There are certainly extreme organic wines that the current norm qualifies as ‘faulty’: oxidation, cloudiness, microbiological contamination, even refermentation in bottle, high volatile acidity (when the wine comes dangerously close to turning into vinegar). Before making any comment, let us note that there are probably just as many faulty wines produced by conventional viticulture.

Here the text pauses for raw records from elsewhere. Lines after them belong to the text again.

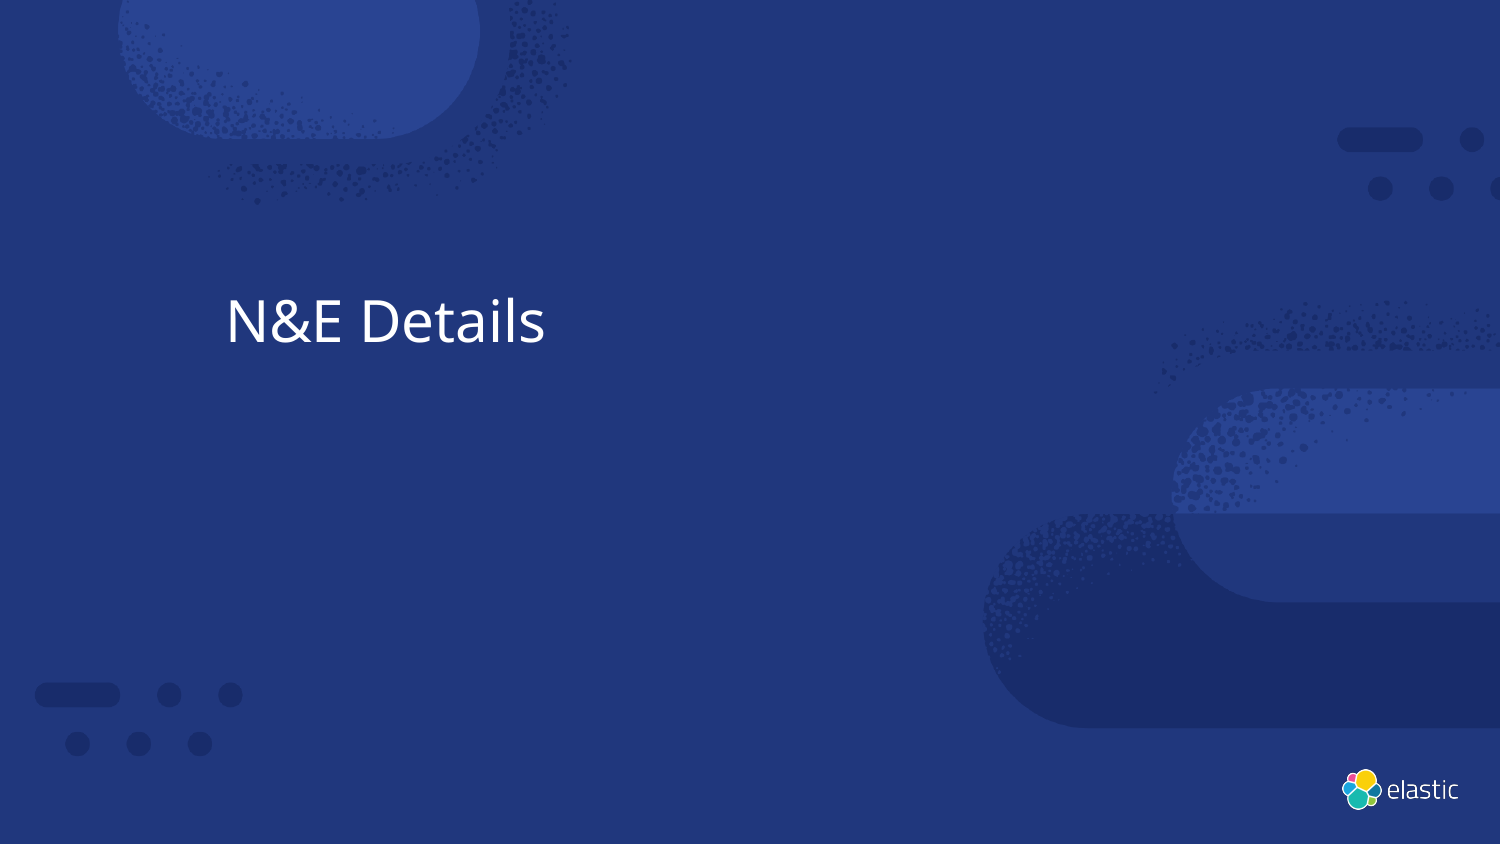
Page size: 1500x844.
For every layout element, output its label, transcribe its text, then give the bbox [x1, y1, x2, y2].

picture [0, 0, 1500, 844]
title N&E Details [225, 284, 1159, 495]
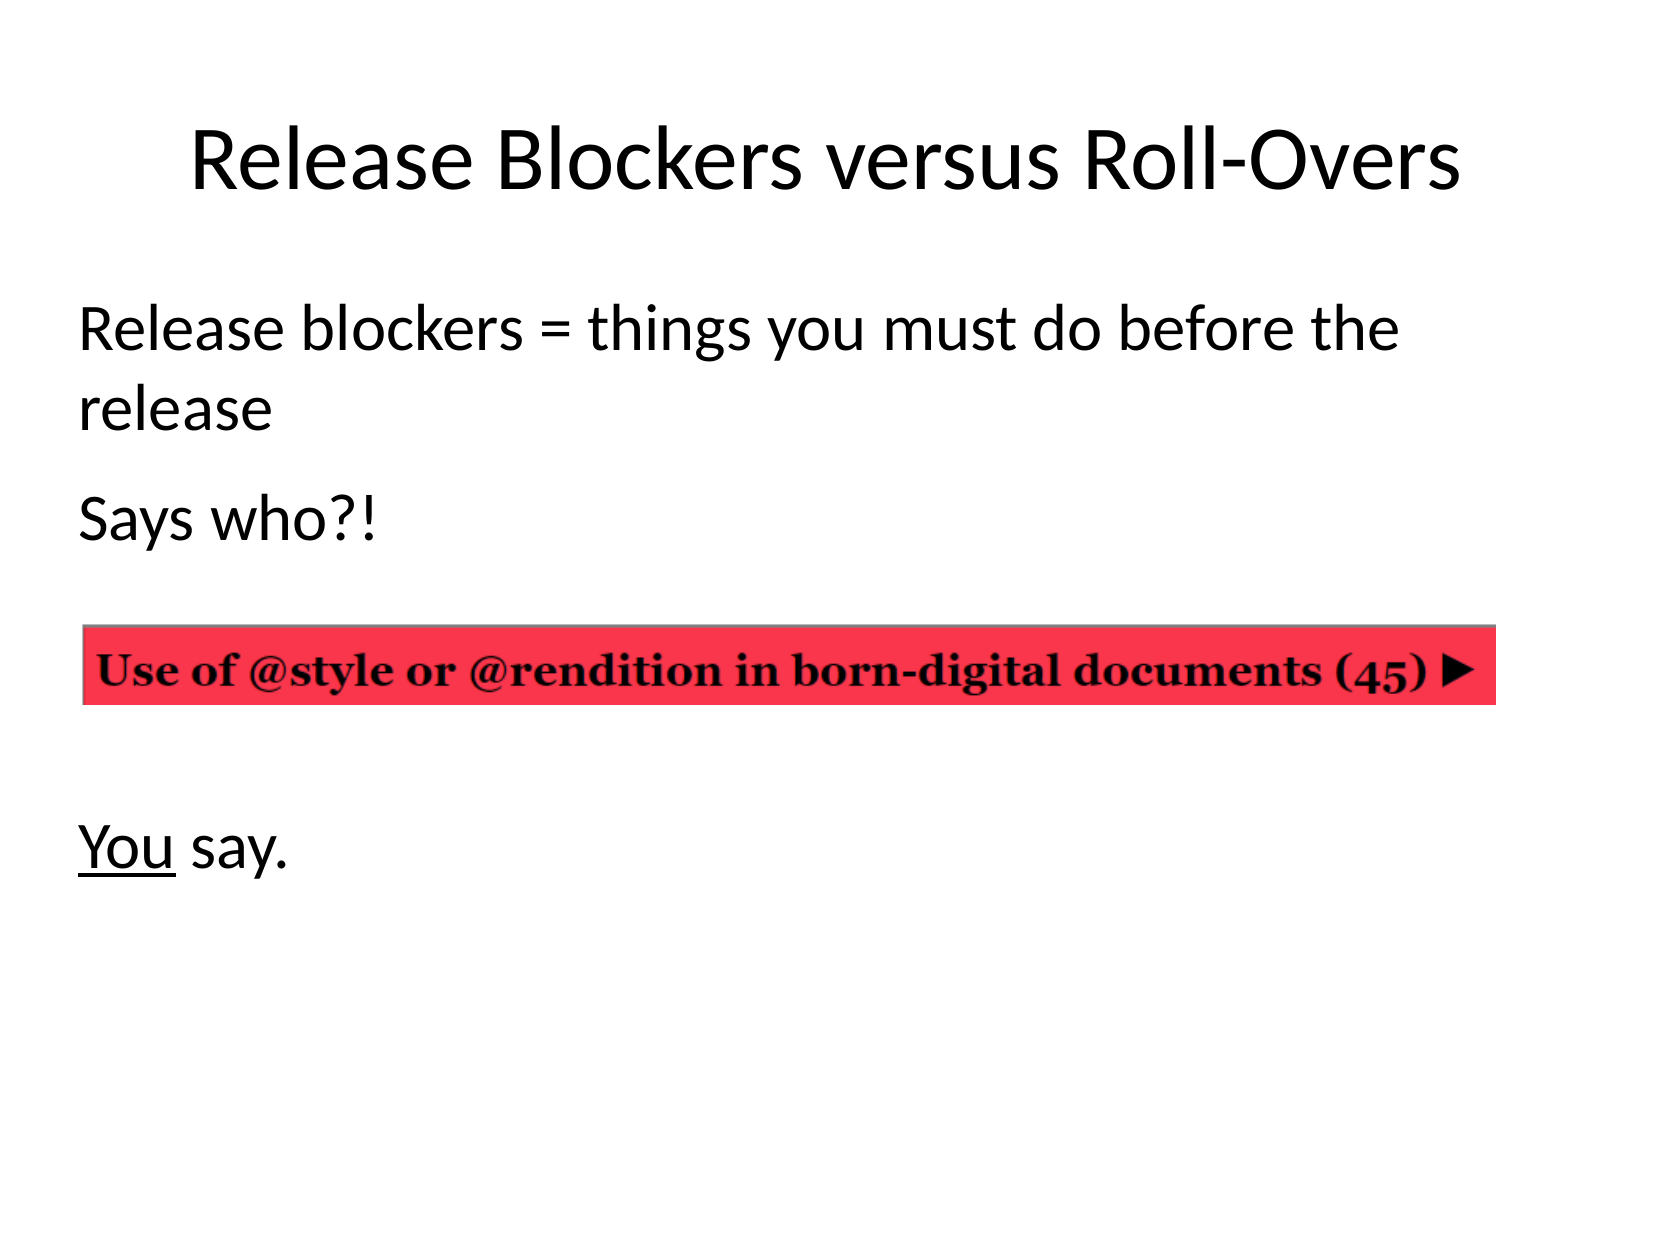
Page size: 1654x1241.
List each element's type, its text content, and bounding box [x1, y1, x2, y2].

title Release Blockers versus Roll-Overs [82, 49, 1571, 257]
picture [78, 620, 1496, 705]
list Release blockers = things you must do before the release Says who?! You say. [78, 283, 1567, 1003]
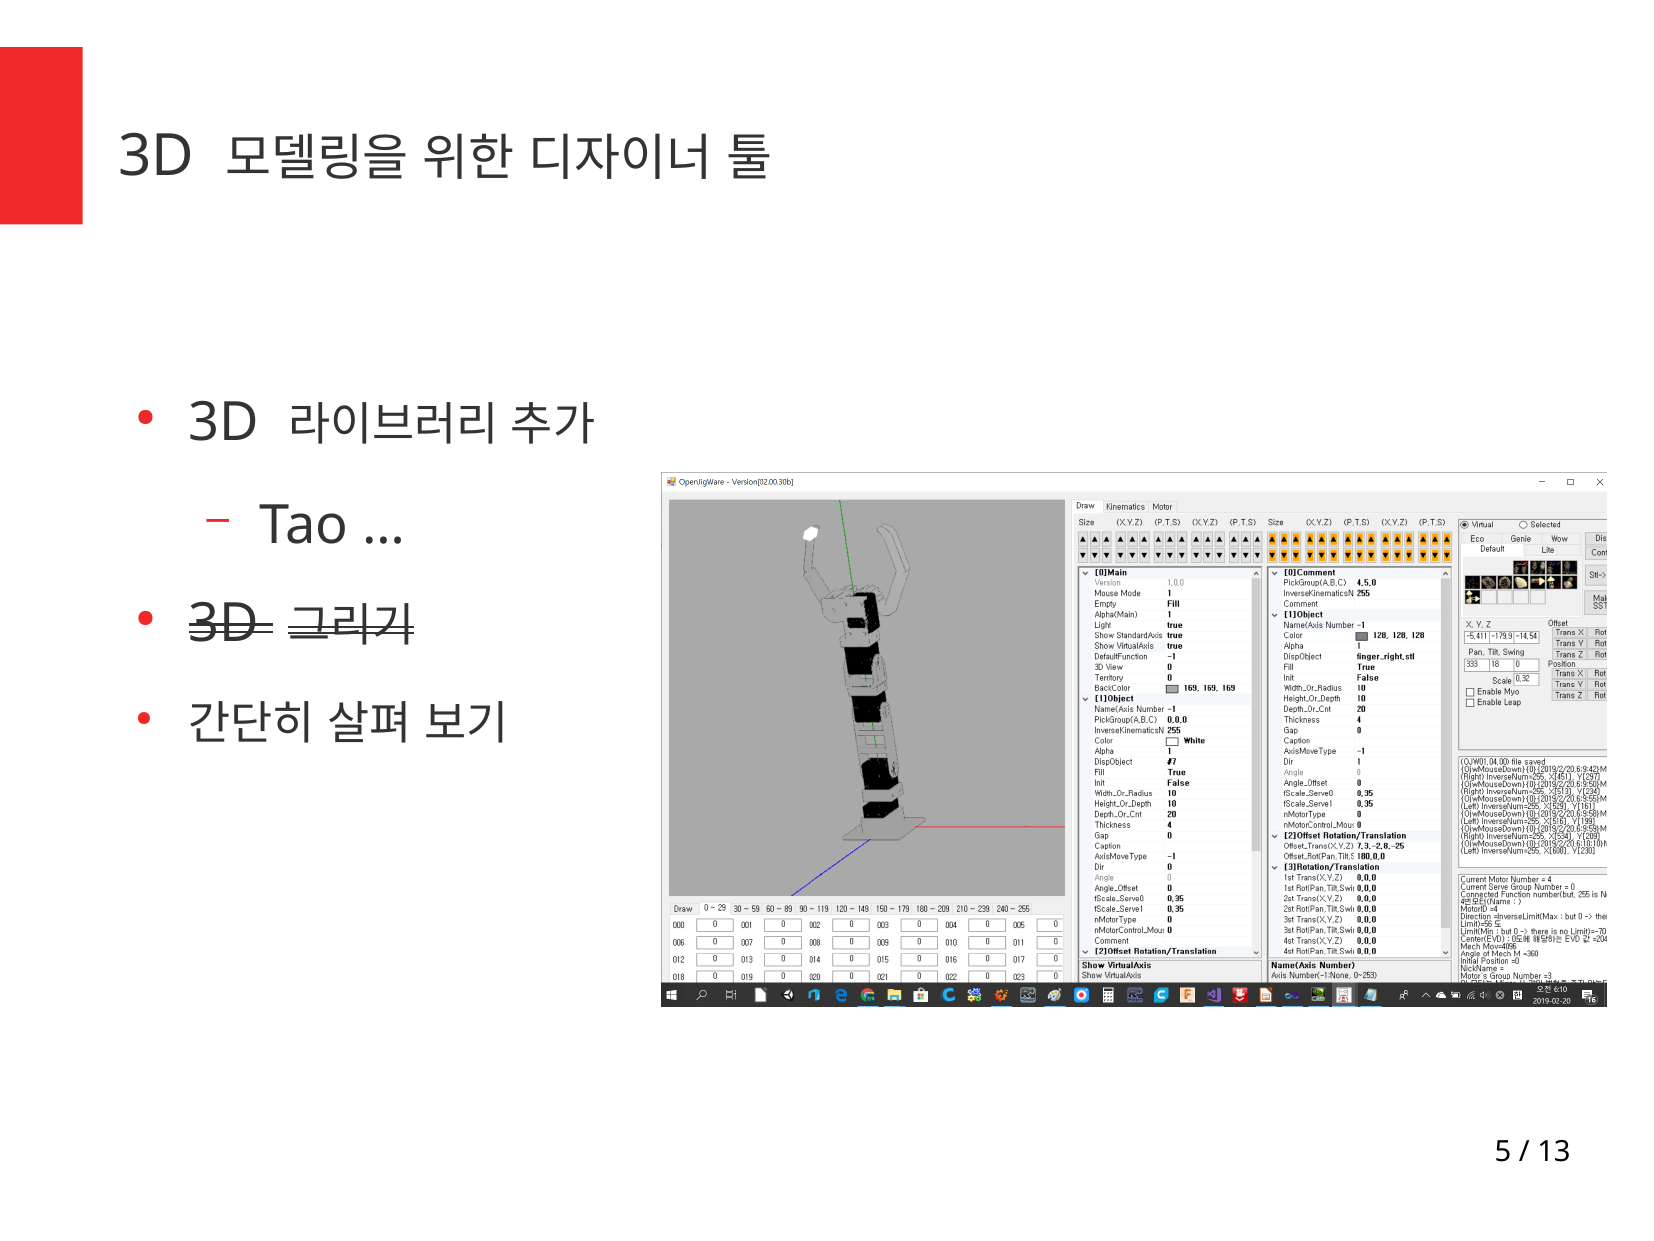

Yet what really annoyed a number of professionals, journalists in particular, was to imagine how people could rave about a wine obviously displaying such flaws, and forgive it simply because it was organic. As an American friend of mine would say: ‘There is an overwhelming opinion today that too many organic producers purposely make bad wine because they say that is what organic is. Too many winemakers believe they should do nothing in the cellar and the wines suffer.’ At least one French journalist became so angry as to talk about ‘organic-idiots’, condemning fanatics who had lost all sense of judgment and blindly followed the organic bandwagon.
Such language of condemnation was strong and in his rage, the writer presumably did not see the real change at work: a reorientation of wine lovers’ own personal tastes, so redefining the norms that separate quality from fault. In any case, there was a great wave of enthusiasm on the part of wine lovers, professional wine merchants and sommeliers, supporting these organic producers in their pursuit of authenticity. Thus, consumer wine appreciation is becoming more personal and it is up to each individual to determine what they like and dislike in a wine. Then, in the end, every individual has to decide for themselves if they find satisfaction or a sense of well-being when consuming the wine.
I admit that there was also a time when, with great pleasure and tremendous curiosity, I would taste wines that were sometimes truly extreme. Today, I wholeheartedly accept certain faults, aromatic in particular, provided that I feel an authentic soul (personality, vitality, energy) that transmits emotions to me.
Now is it my turn to ask you a question: in your pleasure-seeking search through the world of wine, what really gives you enjoyment? Does your enjoyment honestly lie in the idealistic pursuit of near-perfection, a wine without fault but with the risk of being lifeless? Isn’t such enjoyment a bit too cerebral, encouraged by modern society with its magazines endlessly displaying pictures of models perfected by plastic surgery, and retouched by Adobe Photoshop? Or, on the other hand, does your enjoyment stem from a real encounter with a product free of any covering up? This is what fairy tales (such as ‘The Ass’s Skin’ by Charles Perrault) tell us. By looking beyond surface imperfections, those who make the effort can arrive at a wonderful discovery. Is it possible to discover a prince or princess behind the appearance of an ‘organic idiot’?